The Tobacco Control Program implements CDC's comprehensive framework for prevention and control of all tobacco products. In collaboration with prevention coalitions and partners, evidence based initiatives and methodologies are implemented to prevent initiation and use of tobacco and reduce the harmful effects of secondhand smoke exposure. The program uses strategies from the CDC Best Practice Guides including for health equity. Additionally, the program is collaborating with the VDH health equity leads and its chronic disease partners. The program funds third-party evaluation to assess its progress and make recommendations for improvement and relies on surveillance data to inform decisionmaking.
Lastly, funding of community grantees is key. Community tobacco coalitions are knowledgeable in educating on tobacco harms and engaging stakeholders and decisionmakers on why it is important to restrict access to tobacco and to increase the number and type of tobacco-free environments. Successes include smoke and tobacco-free college and hospital campuses, parks, beaches, and community gathering spots across Vermont.
Similar to statewide efforts, local partners are using data to drive local strategy. For regional data on Tobacco indicators, check out our Public Health Data Explorer.
The Behavioral Risk Factor Surveillance Survey (BRFSS) data is collected annually and is updated as it becomes available (timing may vary).
This data comes from adults who have smoked more than 100 lifetime cigarettes and responded either 'everyday' or 'some days' to the question: "Do you now smoke cigarettes everyday, some days, or not at all?"

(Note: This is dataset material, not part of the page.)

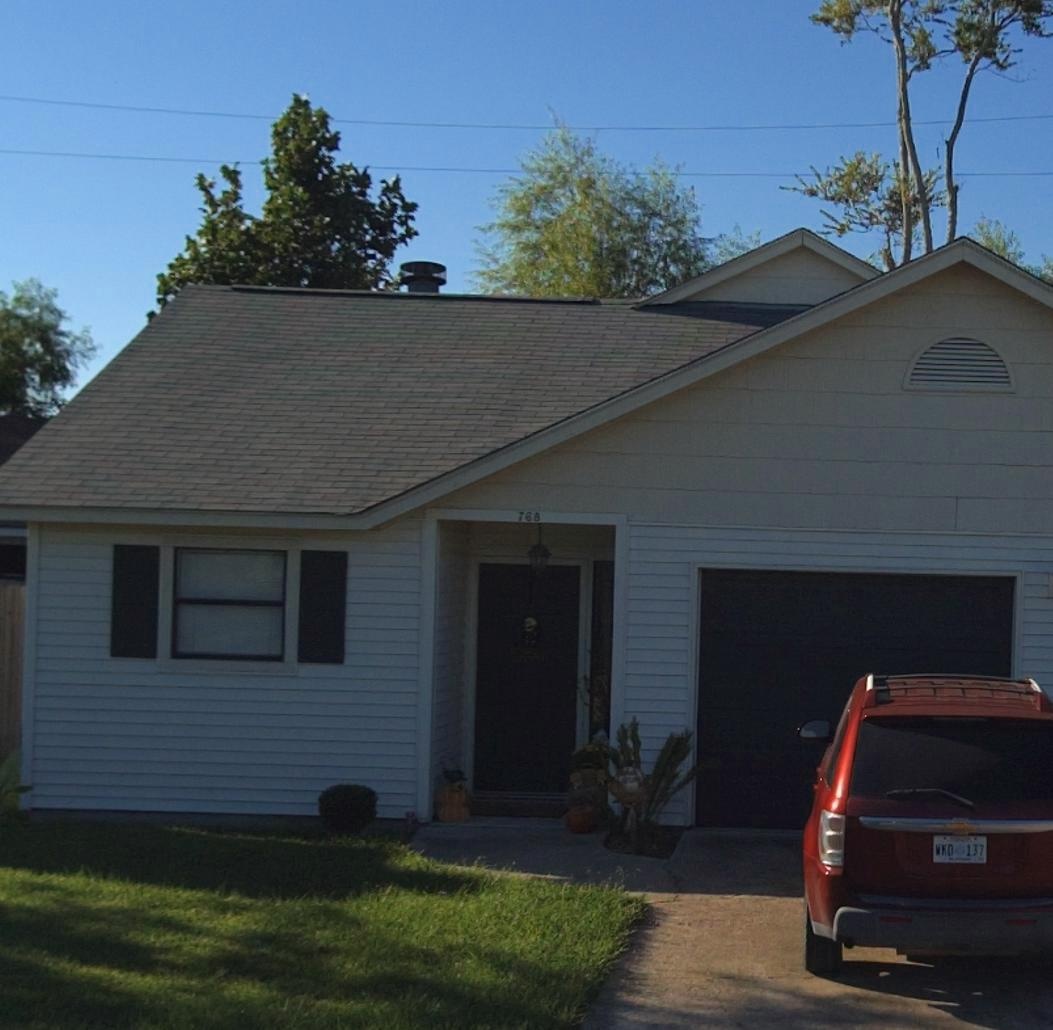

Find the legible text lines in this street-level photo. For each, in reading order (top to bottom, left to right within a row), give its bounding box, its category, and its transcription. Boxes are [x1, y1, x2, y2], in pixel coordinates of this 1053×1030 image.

[517, 511, 541, 522] StreetNumber: 768
[935, 842, 985, 857] None: WND 137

This indicator is age-adjusted to the 2000 U.S. standard population. In U.S. data, age adjustment is used for comparison of regions with varying age breakdowns. In order to remain consistent with the methods of comparison at a national level, some statistics in Vermont were age adjusted. In cases where age adjustment was noted as being part of the statistical analysis, the estimates were adjusted based on the proportional age breakdowns of the U.S. population in 2000. For more detailed information on age adjustment see the CDC Statistical Notes on age adjustment.
Due to BRFSS weighting methodology changes beginning in 2011, comparisons between data collected in 2011 and later and that from 2010 and earlier should be made with caution. Differences between data from 2011 forward and earlier years may be due to methodological changes, rather than changes in opinion or behavior.